Hi, I’m Alex. I’m twenty two years old and I feel like life is passing me by.
My sense of style is a pair of black skinny jeans, a graphic tee, and a backwards hat. Not much has changed since I was sixteen.
I lost my mom in March and it changed me forever. It took me losing her to finally fucking realize that I’m not infallible.
My favorite color is purple and I get excited when I see lilacs.
I love whiskey.
I’ve grown to really like wine but it turns me into a flirtatious little thing.
I don’t remember the last time I laughed until it hurt.
My favorite things about myself are still my tattoos, sense of humor, and my eyelashes. Girls go crazy for all three.

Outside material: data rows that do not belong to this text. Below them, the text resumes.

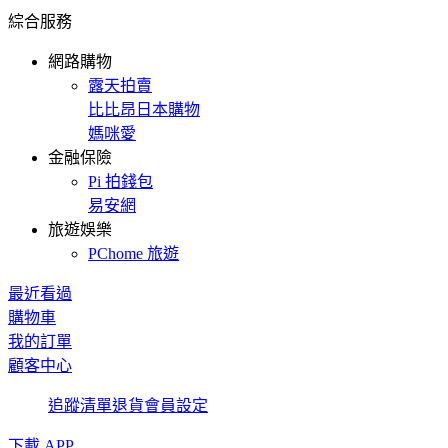
綜合服務
網路購物
露天拍賣
比比昂日本購物
媽咪愛
金融保險
Pi 拍錢包
易安網
旅遊娛樂
PChome 旅遊
最近看過
購物車
我的訂單
顧客中心
追蹤清單
退貨
會員設定
下載 APP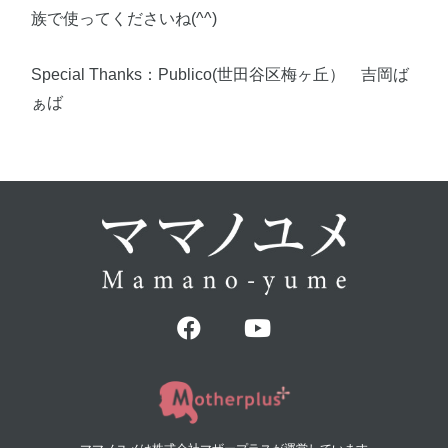
族で使ってくださいね(^^)
Special Thanks：Publico(世田谷区梅ヶ丘） 吉岡ば
ぁば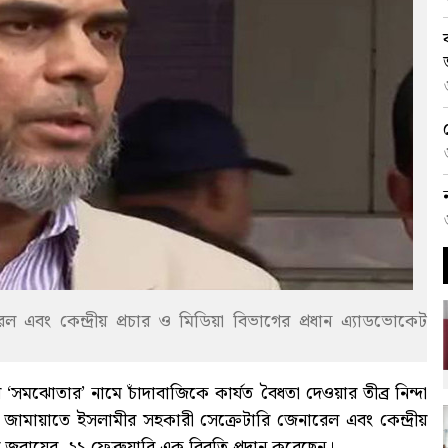
 এবং কেন্দ্রীয় প্রচার ও মিডিয়া বিভাগের প্রধান এ্যাডভোকেট
মঝোতার’ নামে চাঁদাবাজিকে কার্যত বৈধতা দেওয়ার তীব্র নিন্দা
 জামায়াতে ইসলামীর সহকারী সেক্রেটারি জেনারেল এবং কেন্দ্রীয়
 জুবায়ের ২১ ফেব্রুয়ারি এক বিবৃতি প্রদান করেছেন।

I lost 100 pounds over the last two years. Now I finally feel worthy enough to take up space. I wish that weren’t the case and I am so sad for the woman I was that didn’t believe she was beautiful.

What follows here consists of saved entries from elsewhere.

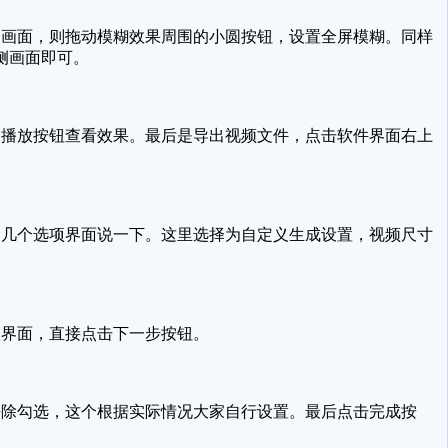
画面，则拖动模糊效果周围的小圆按钮，设置全屏模糊。同样
侧画面即可。
播放按钮查看效果。最后是导出视频文件，点击软件界面右上
几个选项界面说一下。这里选择为自定义生成设置，视频尺寸
界面，直接点击下一步按钮。
除勾选，这个根据实际情况大家自行设置。最后点击完成按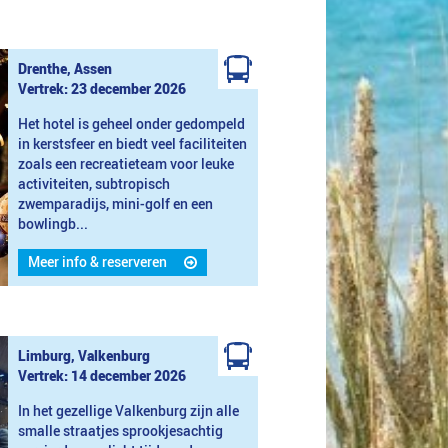
Drenthe, Assen
Vertrek: 23 december 2026
Het hotel is geheel onder gedompeld
in kerstsfeer en biedt veel faciliteiten
zoals een recreatieteam voor leuke
activiteiten, subtropisch
zwemparadijs, mini-golf en een
bowlingb...
Meer info & reserveren
Limburg, Valkenburg
Vertrek: 14 december 2026
In het gezellige Valkenburg zijn alle
smalle straatjes sprookjesachtig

My guitar is quite possibly the only thing keeping me sane. Oh, and coffee.
I believe in second chances, self care, and aliens.
My favorite things are country music, hand veins, and candles— in no particular order.

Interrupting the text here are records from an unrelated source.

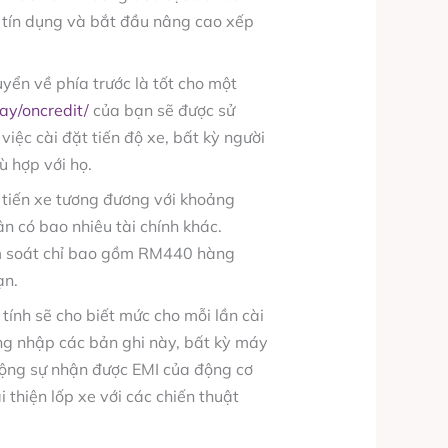
ạo tín dụng và bắt đầu nâng cao xếp
huyển về phía trước là tốt cho một
ay/oncredit/
của bạn sẽ được sử
việc cài đặt tiến độ xe, bất kỳ người
ù hợp với họ.
i tiến xe tương đương với khoảng
n có bao nhiêu tài chính khác.
ểm soát chỉ bao gồm RM440 hàng
ạn.
 tính sẽ cho biết mức cho mỗi lần cài
ùng nhập các bản ghi này, bất kỳ máy
 cộng sự nhận được EMI của động cơ
 thiện lốp xe với các chiến thuật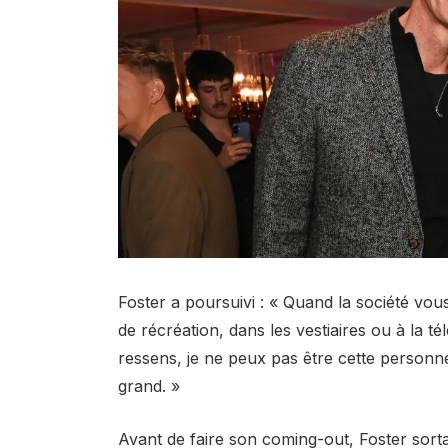
Foster a poursuivi : « Quand la société vous
de récréation, dans les vestiaires ou à la tél
ressens, je ne peux pas être cette personne
grand. »
Avant de faire son coming-out, Foster so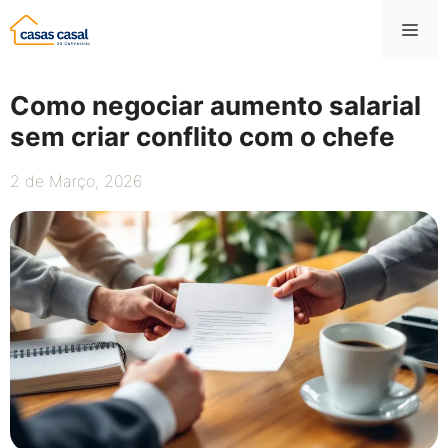
Saltar
Me
para
o
conteúdo
Como negociar aumento salarial
sem criar conflito com o chefe
2 de Março, 2026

I hate stains on white t-shirts, the Yankees, and parallel parking— in that order.
In a desperate attempt to find out who I am I started drinking kombucha, wearing earrings, and buying self help books. If I ever find out I’m more than a fool, I’ll let you know.
I believe in a woman’s right to abortion if she so chooses.
After twenty two years on this earth, I still can’t ride a bike.
I cannot [should not] dance for the life of me, but you bet your sweet ass I’ll do the Macarena in front of the whole club after a couple shots of tequila.
Someone told me the other day that I light up a room. I cried in my car after that.
I love eating curly fries at the beach and watching the sun set.
Sometimes I find myself praying to a god I’m not so sure I believe in.
I love living in the Pacific Northwest but I hate the Seattle Seahawks.
This world ain’t meant for showing mercy and it’ll bring you to your knees. But it can be beautiful if you just look for a reason.
I’m Alex. I’ve still got a lot to learn, and this is twenty two.